The nine hour flight with Air Canada was as good as a flight could be. With inflight entertainment and delicious food, we really could not complain at all. We were staying at the Rosedale on Robson and easily reached the hotel using the Canada Line, which has been operating in Vancouver since the 2010 Winter Olympics. Slightly jetlagged we weren’t up to too much on the afternoon of our arrival, which was a shame because our time in Vancouver was limited! However we were up early the next day and caught the free shuttle bus to the Capilano Suspension Bridge from Canada Place. I was glad to see the structure of the bridge has advanced since it was first constructed in the 1800s! Whilst there we also did the clifftop and treetop walk whilst collecting stamps in our little adventure passport. We spent a few hours here and found it really enjoyable and informative. With very low clouds we decided to give Grouse Mountain a miss as it definitely wouldn’t be possible to see Vancouver from the top! Instead we headed back and jumped off the bus at Stanley Park, hiring bikes from one of the many hire shops and headed out along the seawall. We stopped to see the totem poles and even spotted a seal and raccoons en-route!

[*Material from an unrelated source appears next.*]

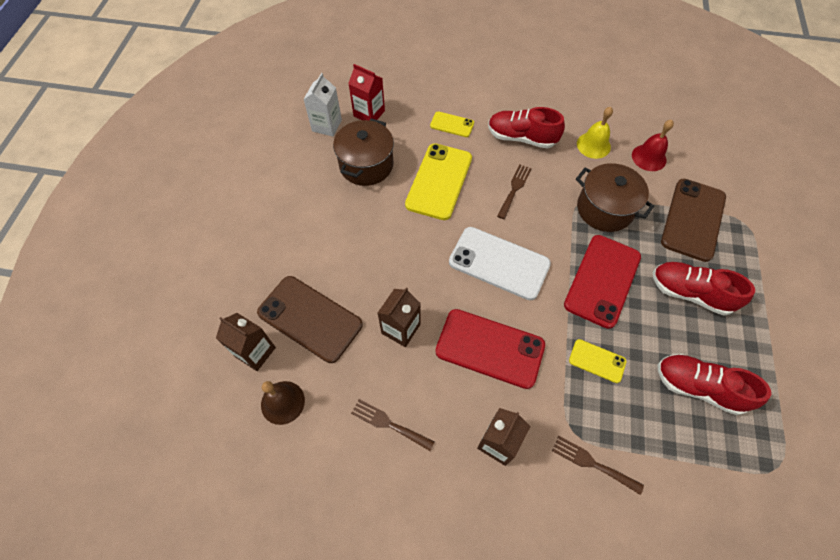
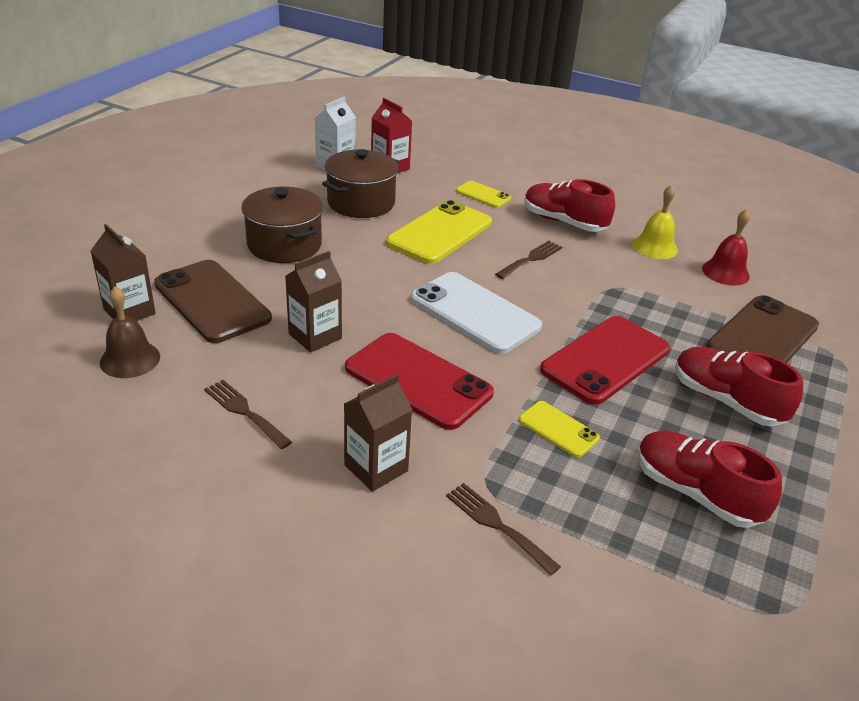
camera: 15 degrees right, 25 degrees down
brown pot [576,163,654,232] -> brown pot moved to [241,187,323,263]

|Wandering through Kapalano|
|Having collected all the stamps on my passport, I claimed my certificate that confirmed my ‘bragging rights’|
|The beautiful, colourful totem poles along the sea wall in Vancouver|
|Cheeky, playful racoons|
We made it to about 9pm before we were all crashing out once again, although this time an early night was needed as we would be up early the next day to go whalewatching. We were picked up the next morning and driven by our friendly driver Levi to Steveston in Richmond. The town is definitely named Richmond for a reason, with the area having the highest population of wealthy Japanese immigrants in Canada, many of whom have made their living in the past through fishing. The habour certainly was testimony to this. After donning on our bright yellow overalls, we made our way past lots of boats that were pulling up and setting up their stalls at the back of their boats to sell their fresh catch from the morning’s haul. We loaded onto our boat and headed out with our guide and captain to search for these gentle giants of the ocean. With a success stream of 128 days, we were quietly conffident that we would be successful. We saw bald eagles and seals as we continued our search along the Strait of Georgia. After an hour of scanning the horizon we had a radio call from another boat that had spotted a pod of transient orcas. We followed 6 beautiful killer whales, a grandmother, her two daughters and their children as they breached the surface of the water and swam together. Our guide was able to answer all of our questions and had a file of all of the resident and transient orca pods in the area, enabling her to identify those we had found. It was great to see the conservation work that is going in to protecting these beautful creatures and our captain made sure he kept his distance to respect the pod as they swam. Although we did get to witness first hand how not everyone is so respectful, as a powerful jet boat with a propeller engine cut straight into the whales path at speed failing to slow down, despite it being clear that we were obviously watching something in the water there. We went back to the harbour truly satisfied by our sighting and found the fish market at the dock in full swing. Multiple types of salmon were for sale and people were going from boat to boat to see what took their fancy.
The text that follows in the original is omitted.